I shrug. “I didn’t mean it that way.”
“I don’t want to make you think about your mom.”
“Really, it’s okay.”
“I don’t want to bicker with you, either. I came over because last night, with my mom hovering in the kitchen, I felt like we didn’t get a chance to talk properly, and . . .”
But just so we don’t have to discuss things right this second, I leave to find my toothbrush.
· · ·
The third time I wake up, Lauren’s leg is thrown over mine. And it’s naked. This is another good thing about Lauren. You wouldn’t think that an honor roll student with the work ethic of John Ford and a religious fanatic for a mother would be willing to sleep with me. She always said it was okay because we’d been together forever and because we were going to be . . .
“Mmmmm,” she breathes, wiggling closer and brushing her fingertips across my chest. She looks up at me with those blue eyes that seem brighter when she’s happy. “I’m so glad we’re okay again.”
My whole body tenses. I try to smile, but I can feel it turning into a grimace.
“What?” she says. She’s like that. She picks up my feelings through my skin, using weird lizard senses.
“I . . . um . . .” I don’t get any farther than that. There are too many things going on inside my head, and none of them are good. Potential sentences are swirling together like water in a toilet bowl. Did I say we were getting back together? I didn’t. I’m hungover, not wasted. I definitely did not say we were getting back together. I did just sleep with her. And I’m not such a jerk that I can sleep with her and then shove her out of bed.
I could run.
“Oh, yikes!” I’ve never said “yikes” in my life, but that’s what comes out. “It’s four o’clock already? I have to be at the school. Guidance counselor. I gotta run.”

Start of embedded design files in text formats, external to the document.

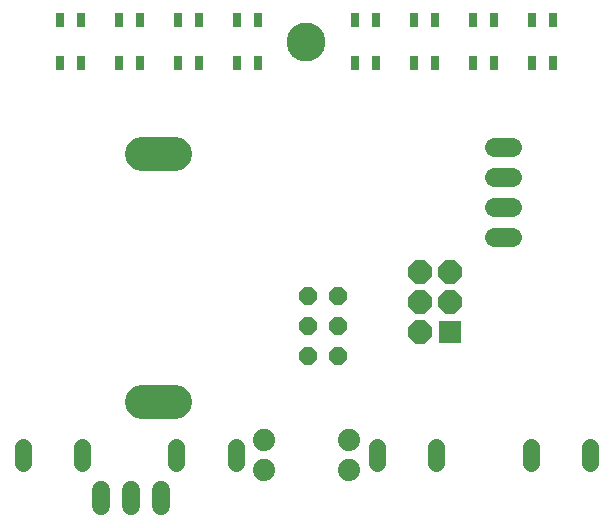
<source format=gbs>
G75*
G70*
%OFA0B0*%
%FSLAX24Y24*%
%IPPOS*%
%LPD*%
%AMOC8*
5,1,8,0,0,1.08239X$1,22.5*
%
%ADD10C,0.1300*%
%ADD11R,0.0276X0.0512*%
%ADD12C,0.1135*%
%ADD13R,0.0780X0.0780*%
%ADD14OC8,0.0780*%
%ADD15C,0.0555*%
%ADD16C,0.0740*%
%ADD17C,0.0600*%
%ADD18C,0.0640*%
%ADD19OC8,0.0600*%
D10*
X017875Y025749D03*
D11*
X019489Y025041D03*
X020198Y025041D03*
X021458Y025041D03*
X022167Y025041D03*
X023426Y025041D03*
X024135Y025041D03*
X025395Y025041D03*
X026104Y025041D03*
X026104Y026458D03*
X025395Y026458D03*
X024135Y026458D03*
X023426Y026458D03*
X022167Y026458D03*
X021458Y026458D03*
X020198Y026458D03*
X019489Y026458D03*
X016261Y026458D03*
X015552Y026458D03*
X014293Y026458D03*
X013584Y026458D03*
X012324Y026458D03*
X011615Y026458D03*
X010356Y026458D03*
X009647Y026458D03*
X009647Y025041D03*
X010356Y025041D03*
X011615Y025041D03*
X012324Y025041D03*
X013584Y025041D03*
X014293Y025041D03*
X015552Y025041D03*
X016261Y025041D03*
D12*
X013502Y022009D02*
X012406Y022009D01*
X012406Y013741D02*
X013502Y013741D01*
D13*
X022671Y016076D03*
D14*
X021671Y016076D03*
X021671Y017076D03*
X022671Y017076D03*
X022671Y018076D03*
X021671Y018076D03*
D15*
X022206Y012227D02*
X022206Y011712D01*
X020237Y011712D02*
X020237Y012227D01*
X015513Y012227D02*
X015513Y011712D01*
X013545Y011712D02*
X013545Y012227D01*
X010395Y012227D02*
X010395Y011712D01*
X008426Y011712D02*
X008426Y012227D01*
X025356Y012227D02*
X025356Y011712D01*
X027324Y011712D02*
X027324Y012227D01*
D16*
X019281Y012470D03*
X019281Y011470D03*
X016470Y011470D03*
X016470Y012470D03*
D17*
X011033Y010813D02*
X011033Y010253D01*
X012033Y010253D02*
X012033Y010813D01*
X013033Y010813D02*
X013033Y010253D01*
D18*
X024133Y019233D02*
X024733Y019233D01*
X024733Y020233D02*
X024133Y020233D01*
X024133Y021233D02*
X024733Y021233D01*
X024733Y022233D02*
X024133Y022233D01*
D19*
X018933Y017283D03*
X017933Y017283D03*
X017933Y016283D03*
X018933Y016283D03*
X018933Y015283D03*
X017933Y015283D03*
M02*

</source>
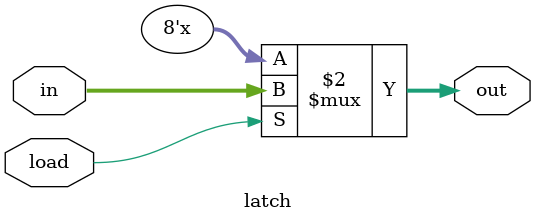
<source format=sv>
 module latch(load, in, out);

 parameter WIDTH = 8;

 input load;
 input [WIDTH-1: 0] in;
 output reg [WIDTH-1: 0] out;

 always @(load or in)
   if (load)
     out <= in;

endmodule
</source>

I pull on my jeans—clean ones—while I spout some nonsense about not wanting to miss the college application talk. It’s true that I have an appointment. We all automatically get one so we can talk about The Future before choosing our senior classes. Everyone knows the counselors spout a load of bunk. If they actually knew anything about the future, they wouldn’t be working as part-time high school fake-a-shrinks, would they?
I’d planned to blow off the appointment. Now, suddenly, it seems extremely convenient to go.
Lauren makes sounds in her throat as if she would like to talk, but I don’t even look at her. I tug on a T-shirt, grab my house keys from my dresser, and bolt.
“You might have to get dressed. Dad will be home from work in a while. I’ll see you soon,” I tell her as I dash toward the door.
I jog the first couple blocks down the hill, just in case she calls after me.